I wake when you sleep. In the tradition of so many lovers, I’m romanticising imagined steps in hazy places, snoozing and letting pain grip me tighter. I’m letting you ruin every day.
In the lineage of heartache, my place is more solid than ever. I lost you in January but for real in February when you jumped continents and I didn’t know until I was kept awake. I clock you in at around 6 pm. I noticed it first when the evening fatigue held off. I ate dinner like a coffee-fuelled breakfast, lay restless in the bathtub or raced through showers as if I had somewhere to be. The day itched to begin as I got into bed; I wondered about cereal, American petrol stations, apartment layouts, the day's weather and you.
I toss and turn differently. I used to know the seasons by how close to you I could get. I’d know things were bleak when I put material between my skin and yours; that’s when you know winter is really here or climate change really has its hooks in. When it snowed again in April, we padded any gaps with t-shirts or those snakeskin silky bottoms. I felt them fray with time. By this November I couldn’t stand the bobbling and you turned over more anyway. It’s March and I’m hot and cold. I climb into the freezing expanse of my bed, each night it's bigger. I watch thankless, fruitless TV. I repeat mantras until I feel okay enough to close my eyes. I think of you, I touch myself, I’m sweltering, I’m awake. I hope the restlessness is down to you. I want to be your puppet. Afternoon delight by 11 pm – keep me up. I feel my hand stroke my pillow; I never did that before.
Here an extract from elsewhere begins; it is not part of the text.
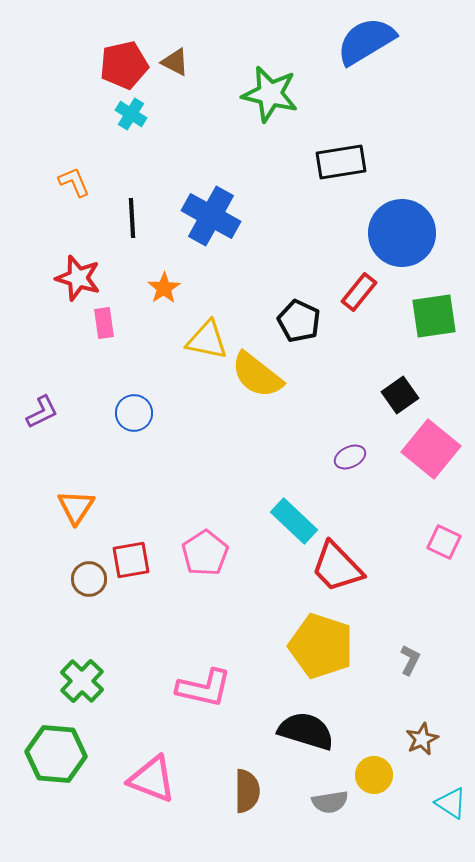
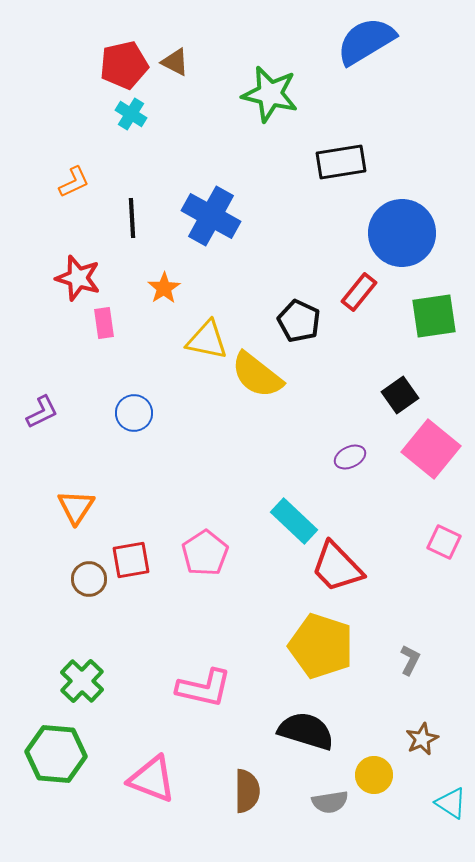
orange L-shape at (74, 182): rotated 88 degrees clockwise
The other day I dreamed so vividly I could tell you about it now, reciting the plot like reading a script. You know how long I’ve been wanting that feeling back. The waiting, the nothing, the lack of you is like pins and needles and I want to message you and say thank you, but by the time I’m awake – jumping up out of bed for the remaining seconds we could be conscious at the same time – I know realistically you’re already resting. You always liked an early night.
I want to see everything you’ve bought without me, feel the materials of the clothes that hug your body now, imbue them with me, joke about our shared closet again. I’ve been wearing the red jumper more and I wish everyone in the world knew you wore it too. I want my body to scream you wore me too, hand in hand like a glove, two identities woven like fabric – it’s a horrific simile but how else do you say it? Maybe I want the world to know I was owned by you. I need everyone to know I was yours and still think of me that way because I do. I want to tell you about my new pasta recipe, how I learned to like anchovies, let you try it. I want you to know my new perfume. I want to watch the same shows at the same time again, text “1, 2, 3, play” from different countries and discuss – we’d be doing that right now if we hadn’t –
I really want to know what you’ve been cooking for dinner. Which is to say I miss you
and it’s never once crossed my mind to not love you.